L'autre se porte bien physiquement. Sa maison a subi des dommages et elle accueille les membres de la famille élargie dans sa cour. L'un de ses cousins a perdu ses deux enfants lors du tremblement de terre. Président de la Fondation Saint-Martial, qui offre des bourses à des jeunes du Petit Séminaire Collège St-Martial en Haïti, M. Miotel Casthély cherchait toujours à savoir ce qu'il était advenu de plusieurs élèves.
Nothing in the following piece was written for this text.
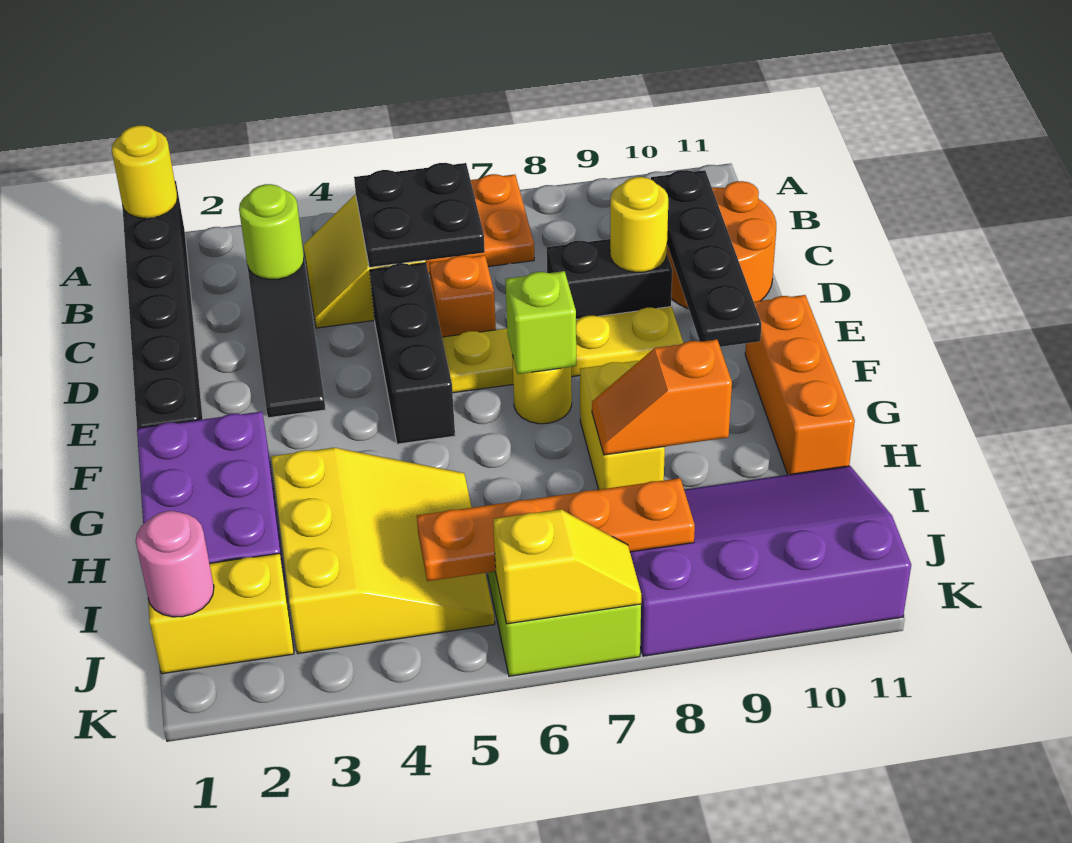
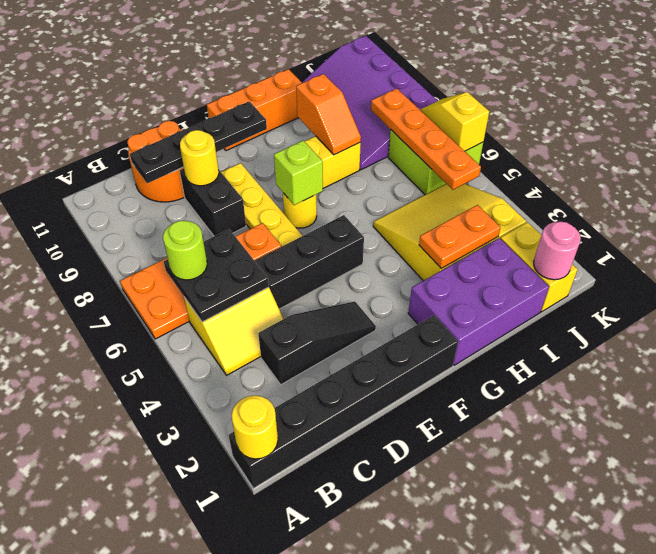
lime 1x1 round brick [239,184,304,279] -> lime 1x1 round brick moved to [163,221,207,280]
none -> orange 1x2 plate [419,205,501,268]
Plusieurs amis ont aussi péri, d'autres sont disparus. «Il va y avoir beaucoup de disparus, des gens enterrés dans une fosse commune avant d'avoir été identifiés», laisse tomber M. Miotel Casthély.

Il raconte l'histoire de ces personnes qui, la première nuit, ont dormi avec les cadavres dans la maison. Faute de moyens, ils les ont enterrés le lendemain dans la cour derrière chez eux en espérant leur offrir plus tard une tombe décente. «La télé ne dit pas la moitié de ce qui se passe là-bas. Les chiens mangent les cadavres.»
Espoir

Malgré l'ampleur du drame, M. Miotel Casthély est confiant que ses compatriotes sauront passer à travers. «Le peuple haïtien attend les catastrophes pour se relever. On voit toute la solidarité, ça va permettre de sortir des bas-fonds. Il y a de l'espoir. C'est dans l'adversité que l'on reconnaît les Haïtiens», croit-il.

C'est sans compter les annonces d'aide financière qui se multiplient. «Cette aide est plus qu'inespérée. Si toutes les promesses entendues à la télé se réalisent, le pays va sortir du marasme rapidement. Mais ça prend des têtes dirigeantes honnêtes et pas corrompues pour s'assurer que le peuple nécessiteux en bénéficie.»

Cela dit, il souhaite que le pays se prenne en main pour l'avenir. «Le seul reproche qu'on peut faire, c'est qu'on ne prépare pas les urgences. Personne n'est responsable de ce qui est arrivé. Mais on ne peut pas compter sur les gens pour nous aider tout le temps. On annonce que d'ici 10 ans, il y aura d'autres catastrophes. Il faut développer l'autonomie. Quand on nourrit un oiseau, si on ne le fait pas une année, il va crever», illustre-t-il.

Mais pour l'heure, il invite toute la population à soutenir moralement et psychologiquement les Haïtiens éprouvés. Il demande aussi d'être prudents pour ne pas donner à n'importe qui et plutôt de faire sans hésiter des dons à des organismes reconnus.